Wieder richtete ich mit einer abermals reduzierten Buch- und CD-Auswahl ein neues Zimmer für meinen Vater ein. Und dann kam dieser traurige Tag. Ein letztes Spargelessen zu Hause. Das Taxi. Die Pflegerin und ich heulend auf der Rückbank, mein Vater vorne. Wach, die Fahrt genießend. In seinem neuen Zimmer steuerte er sofort auf seinen vertrauten Sessel zu. Ich drückte ihm sein Lieblingsbuch in die Hand, er versank darin.

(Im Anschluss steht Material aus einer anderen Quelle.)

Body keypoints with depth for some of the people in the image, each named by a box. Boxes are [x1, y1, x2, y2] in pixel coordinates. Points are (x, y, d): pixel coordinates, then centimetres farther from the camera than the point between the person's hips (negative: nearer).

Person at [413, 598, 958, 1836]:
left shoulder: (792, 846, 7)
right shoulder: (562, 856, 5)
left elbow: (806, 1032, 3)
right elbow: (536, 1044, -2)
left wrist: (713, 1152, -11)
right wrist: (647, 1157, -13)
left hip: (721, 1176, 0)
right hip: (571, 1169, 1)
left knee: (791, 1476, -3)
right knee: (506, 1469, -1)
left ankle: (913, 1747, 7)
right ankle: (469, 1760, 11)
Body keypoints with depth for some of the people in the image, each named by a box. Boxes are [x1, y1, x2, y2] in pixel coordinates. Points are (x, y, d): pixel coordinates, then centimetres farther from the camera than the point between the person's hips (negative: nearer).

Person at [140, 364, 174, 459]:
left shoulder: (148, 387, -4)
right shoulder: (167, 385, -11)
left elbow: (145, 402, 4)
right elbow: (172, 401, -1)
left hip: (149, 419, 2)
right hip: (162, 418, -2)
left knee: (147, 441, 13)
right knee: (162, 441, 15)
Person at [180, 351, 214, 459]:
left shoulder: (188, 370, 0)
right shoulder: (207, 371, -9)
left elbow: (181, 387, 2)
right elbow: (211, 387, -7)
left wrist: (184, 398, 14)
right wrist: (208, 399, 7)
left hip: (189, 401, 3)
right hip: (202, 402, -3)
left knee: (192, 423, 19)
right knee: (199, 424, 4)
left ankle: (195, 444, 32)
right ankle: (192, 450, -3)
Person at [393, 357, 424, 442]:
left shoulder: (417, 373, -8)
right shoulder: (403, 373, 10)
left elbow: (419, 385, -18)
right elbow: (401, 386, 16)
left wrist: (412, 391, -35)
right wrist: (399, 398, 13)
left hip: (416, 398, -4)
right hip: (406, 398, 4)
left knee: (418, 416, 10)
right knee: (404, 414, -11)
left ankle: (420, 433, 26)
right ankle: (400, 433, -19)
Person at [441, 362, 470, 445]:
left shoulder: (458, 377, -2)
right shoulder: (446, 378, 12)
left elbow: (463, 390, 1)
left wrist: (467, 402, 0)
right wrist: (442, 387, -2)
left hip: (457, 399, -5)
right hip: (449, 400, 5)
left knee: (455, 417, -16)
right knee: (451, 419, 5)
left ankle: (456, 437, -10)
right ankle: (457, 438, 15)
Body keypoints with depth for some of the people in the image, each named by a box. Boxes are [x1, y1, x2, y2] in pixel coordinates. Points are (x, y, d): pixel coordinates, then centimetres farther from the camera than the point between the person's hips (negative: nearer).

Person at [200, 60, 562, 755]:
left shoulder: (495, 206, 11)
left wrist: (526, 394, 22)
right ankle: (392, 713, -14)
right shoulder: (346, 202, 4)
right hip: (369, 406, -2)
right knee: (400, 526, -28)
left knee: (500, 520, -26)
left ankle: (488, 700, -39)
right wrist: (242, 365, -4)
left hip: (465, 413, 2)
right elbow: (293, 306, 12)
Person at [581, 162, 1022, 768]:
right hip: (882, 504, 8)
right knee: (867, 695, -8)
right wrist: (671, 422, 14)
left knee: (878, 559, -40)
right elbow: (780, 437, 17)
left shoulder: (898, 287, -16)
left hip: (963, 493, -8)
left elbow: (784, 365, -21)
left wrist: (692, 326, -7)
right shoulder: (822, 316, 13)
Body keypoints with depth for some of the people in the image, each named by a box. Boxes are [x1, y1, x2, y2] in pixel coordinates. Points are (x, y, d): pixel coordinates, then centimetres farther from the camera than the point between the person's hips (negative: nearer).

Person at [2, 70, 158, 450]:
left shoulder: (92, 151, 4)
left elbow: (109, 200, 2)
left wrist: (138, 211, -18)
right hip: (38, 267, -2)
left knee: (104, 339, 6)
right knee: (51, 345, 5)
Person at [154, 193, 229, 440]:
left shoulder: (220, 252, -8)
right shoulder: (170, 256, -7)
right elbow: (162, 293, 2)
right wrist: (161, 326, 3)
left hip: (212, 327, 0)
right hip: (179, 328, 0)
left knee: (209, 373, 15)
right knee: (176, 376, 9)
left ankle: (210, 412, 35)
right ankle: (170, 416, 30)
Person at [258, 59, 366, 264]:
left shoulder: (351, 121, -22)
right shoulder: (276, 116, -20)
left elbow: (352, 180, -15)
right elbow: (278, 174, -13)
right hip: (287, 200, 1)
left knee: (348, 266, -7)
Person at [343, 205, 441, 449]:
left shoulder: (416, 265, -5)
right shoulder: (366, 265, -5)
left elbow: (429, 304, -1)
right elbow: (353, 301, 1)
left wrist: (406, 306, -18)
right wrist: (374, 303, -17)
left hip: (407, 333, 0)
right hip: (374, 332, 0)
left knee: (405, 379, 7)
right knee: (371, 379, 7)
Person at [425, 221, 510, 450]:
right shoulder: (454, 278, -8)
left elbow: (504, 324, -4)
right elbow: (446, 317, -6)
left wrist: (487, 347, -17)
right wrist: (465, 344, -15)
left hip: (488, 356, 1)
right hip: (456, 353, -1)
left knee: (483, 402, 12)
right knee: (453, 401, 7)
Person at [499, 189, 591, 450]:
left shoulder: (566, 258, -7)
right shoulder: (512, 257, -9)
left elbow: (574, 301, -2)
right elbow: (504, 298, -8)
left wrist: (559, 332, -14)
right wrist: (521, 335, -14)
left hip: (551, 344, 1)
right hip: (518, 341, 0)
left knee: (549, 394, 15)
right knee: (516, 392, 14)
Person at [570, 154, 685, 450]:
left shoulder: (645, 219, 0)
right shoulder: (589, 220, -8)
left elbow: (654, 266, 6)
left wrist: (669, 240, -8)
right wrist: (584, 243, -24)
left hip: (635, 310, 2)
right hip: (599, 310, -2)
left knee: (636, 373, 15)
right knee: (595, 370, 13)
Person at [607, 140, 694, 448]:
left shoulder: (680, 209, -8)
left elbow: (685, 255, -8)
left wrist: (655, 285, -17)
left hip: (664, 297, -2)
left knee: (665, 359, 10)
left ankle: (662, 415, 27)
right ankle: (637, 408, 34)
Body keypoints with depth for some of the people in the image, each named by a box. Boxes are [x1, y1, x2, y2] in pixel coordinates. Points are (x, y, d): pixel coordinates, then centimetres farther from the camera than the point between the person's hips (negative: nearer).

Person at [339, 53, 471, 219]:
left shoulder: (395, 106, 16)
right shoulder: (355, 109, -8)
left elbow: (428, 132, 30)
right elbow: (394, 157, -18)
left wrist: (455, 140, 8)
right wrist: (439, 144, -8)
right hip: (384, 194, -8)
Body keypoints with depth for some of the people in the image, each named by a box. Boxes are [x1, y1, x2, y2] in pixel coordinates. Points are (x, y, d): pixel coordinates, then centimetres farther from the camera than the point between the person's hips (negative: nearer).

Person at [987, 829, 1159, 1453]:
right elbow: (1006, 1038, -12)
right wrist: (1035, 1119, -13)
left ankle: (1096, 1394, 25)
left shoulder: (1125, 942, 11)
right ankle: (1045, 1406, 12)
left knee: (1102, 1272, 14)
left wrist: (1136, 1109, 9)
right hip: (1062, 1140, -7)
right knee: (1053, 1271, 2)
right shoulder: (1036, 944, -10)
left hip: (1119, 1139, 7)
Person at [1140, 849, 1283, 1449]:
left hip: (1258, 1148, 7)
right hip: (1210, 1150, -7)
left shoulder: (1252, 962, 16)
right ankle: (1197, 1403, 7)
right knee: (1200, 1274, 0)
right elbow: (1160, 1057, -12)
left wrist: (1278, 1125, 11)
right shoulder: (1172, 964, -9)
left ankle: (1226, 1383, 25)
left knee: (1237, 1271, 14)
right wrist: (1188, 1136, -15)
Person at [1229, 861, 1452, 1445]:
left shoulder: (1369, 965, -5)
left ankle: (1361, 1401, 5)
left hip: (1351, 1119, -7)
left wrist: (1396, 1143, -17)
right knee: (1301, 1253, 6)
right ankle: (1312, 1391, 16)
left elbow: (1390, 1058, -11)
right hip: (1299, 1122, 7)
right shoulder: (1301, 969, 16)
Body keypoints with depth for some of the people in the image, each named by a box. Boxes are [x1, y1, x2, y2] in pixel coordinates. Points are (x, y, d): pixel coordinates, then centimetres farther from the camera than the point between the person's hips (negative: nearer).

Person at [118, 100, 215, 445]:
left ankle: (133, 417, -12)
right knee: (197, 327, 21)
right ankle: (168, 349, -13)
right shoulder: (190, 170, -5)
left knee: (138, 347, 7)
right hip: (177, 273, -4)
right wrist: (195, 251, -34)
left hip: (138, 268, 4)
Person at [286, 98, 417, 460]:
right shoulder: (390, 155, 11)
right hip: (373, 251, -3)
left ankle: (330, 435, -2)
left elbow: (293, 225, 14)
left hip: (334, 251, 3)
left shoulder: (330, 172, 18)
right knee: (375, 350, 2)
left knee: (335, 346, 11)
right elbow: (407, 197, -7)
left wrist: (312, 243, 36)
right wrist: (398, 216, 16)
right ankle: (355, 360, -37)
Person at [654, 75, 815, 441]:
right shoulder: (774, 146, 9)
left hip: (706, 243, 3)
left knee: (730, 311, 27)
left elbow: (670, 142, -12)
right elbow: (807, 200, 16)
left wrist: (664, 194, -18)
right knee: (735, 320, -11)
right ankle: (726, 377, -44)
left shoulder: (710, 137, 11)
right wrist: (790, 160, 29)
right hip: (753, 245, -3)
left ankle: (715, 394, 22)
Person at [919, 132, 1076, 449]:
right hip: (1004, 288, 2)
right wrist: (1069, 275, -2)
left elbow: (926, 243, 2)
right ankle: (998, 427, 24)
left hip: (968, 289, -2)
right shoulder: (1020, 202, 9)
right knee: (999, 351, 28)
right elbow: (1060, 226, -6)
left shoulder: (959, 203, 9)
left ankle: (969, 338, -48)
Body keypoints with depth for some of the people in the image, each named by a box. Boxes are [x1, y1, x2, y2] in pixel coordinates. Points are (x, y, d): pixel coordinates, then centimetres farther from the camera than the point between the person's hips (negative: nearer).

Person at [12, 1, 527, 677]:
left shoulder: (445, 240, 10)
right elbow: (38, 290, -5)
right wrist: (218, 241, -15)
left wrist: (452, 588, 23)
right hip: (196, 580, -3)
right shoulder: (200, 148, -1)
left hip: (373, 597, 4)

Dort las er noch ein Jahr.

Ein paar Monate nach seinem Tod stehe ich in der Hochschule für Musik und Theater. Es ist nicht abzusehen, wann die verantwortlichen Herren den "Tsunami Kaiser", wie sie die Bibliothek meines Vaters nennen, durchgepflügt haben. Aber viele Bücher sind bereits ausgepackt. Die Herren erklären mir ihr System. Ich bekomme es nicht mit. Ich streife über die Einbände. Unvermittelt wird mein Vater lebendig für mich. Das war er. Hier lebt er.

Inzwischen steht auch der Flügel meines Vaters in der Musikhochschule. Junge Musiker spielen an ihm und machen sich keine Gedanken darüber, von wem der Flügel stammt. Aber bei jedem Ton, den sie anschlagen, schlägt auch das Herz meines Vaters.